**DATASET RECORDS:**
════════
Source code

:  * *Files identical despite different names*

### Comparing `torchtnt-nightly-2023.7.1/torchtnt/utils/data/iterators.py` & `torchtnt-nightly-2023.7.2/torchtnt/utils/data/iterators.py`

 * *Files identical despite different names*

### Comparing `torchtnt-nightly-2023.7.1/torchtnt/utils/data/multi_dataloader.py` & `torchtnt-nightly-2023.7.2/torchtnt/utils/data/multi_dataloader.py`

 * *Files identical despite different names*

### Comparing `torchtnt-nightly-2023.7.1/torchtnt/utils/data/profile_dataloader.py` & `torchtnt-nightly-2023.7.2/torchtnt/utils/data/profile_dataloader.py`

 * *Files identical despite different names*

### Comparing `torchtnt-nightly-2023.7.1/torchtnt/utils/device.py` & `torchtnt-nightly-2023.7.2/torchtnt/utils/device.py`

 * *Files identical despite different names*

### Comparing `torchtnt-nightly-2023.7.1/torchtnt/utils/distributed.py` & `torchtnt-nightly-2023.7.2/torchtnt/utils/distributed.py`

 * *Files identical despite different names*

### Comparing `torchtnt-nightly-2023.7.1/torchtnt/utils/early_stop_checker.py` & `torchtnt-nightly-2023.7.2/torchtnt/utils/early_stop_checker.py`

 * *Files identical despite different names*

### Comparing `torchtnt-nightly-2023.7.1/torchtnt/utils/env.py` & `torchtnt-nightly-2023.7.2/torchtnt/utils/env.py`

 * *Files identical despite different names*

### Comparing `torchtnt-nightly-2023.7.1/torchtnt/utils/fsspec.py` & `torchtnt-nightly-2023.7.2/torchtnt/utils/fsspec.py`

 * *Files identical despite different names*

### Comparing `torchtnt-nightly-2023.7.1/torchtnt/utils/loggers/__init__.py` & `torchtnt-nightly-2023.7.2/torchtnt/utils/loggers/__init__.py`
════════
**WHAT THE TASK REQUIRES:**
Make an exact copy of the listing, including every line.

**WRITTEN RESPONSE:**
Source code

:  * *Files identical despite different names*

### Comparing `torchtnt-nightly-2023.7.1/torchtnt/utils/data/iterators.py` & `torchtnt-nightly-2023.7.2/torchtnt/utils/data/iterators.py`

 * *Files identical despite different names*

### Comparing `torchtnt-nightly-2023.7.1/torchtnt/utils/data/multi_dataloader.py` & `torchtnt-nightly-2023.7.2/torchtnt/utils/data/multi_dataloader.py`

 * *Files identical despite different names*

### Comparing `torchtnt-nightly-2023.7.1/torchtnt/utils/data/profile_dataloader.py` & `torchtnt-nightly-2023.7.2/torchtnt/utils/data/profile_dataloader.py`

 * *Files identical despite different names*

### Comparing `torchtnt-nightly-2023.7.1/torchtnt/utils/device.py` & `torchtnt-nightly-2023.7.2/torchtnt/utils/device.py`

 * *Files identical despite different names*

### Comparing `torchtnt-nightly-2023.7.1/torchtnt/utils/distributed.py` & `torchtnt-nightly-2023.7.2/torchtnt/utils/distributed.py`

 * *Files identical despite different names*

### Comparing `torchtnt-nightly-2023.7.1/torchtnt/utils/early_stop_checker.py` & `torchtnt-nightly-2023.7.2/torchtnt/utils/early_stop_checker.py`

 * *Files identical despite different names*

### Comparing `torchtnt-nightly-2023.7.1/torchtnt/utils/env.py` & `torchtnt-nightly-2023.7.2/torchtnt/utils/env.py`

 * *Files identical despite different names*

### Comparing `torchtnt-nightly-2023.7.1/torchtnt/utils/fsspec.py` & `torchtnt-nightly-2023.7.2/torchtnt/utils/fsspec.py`

 * *Files identical despite different names*

### Comparing `torchtnt-nightly-2023.7.1/torchtnt/utils/loggers/__init__.py` & `torchtnt-nightly-2023.7.2/torchtnt/utils/loggers/__init__.py`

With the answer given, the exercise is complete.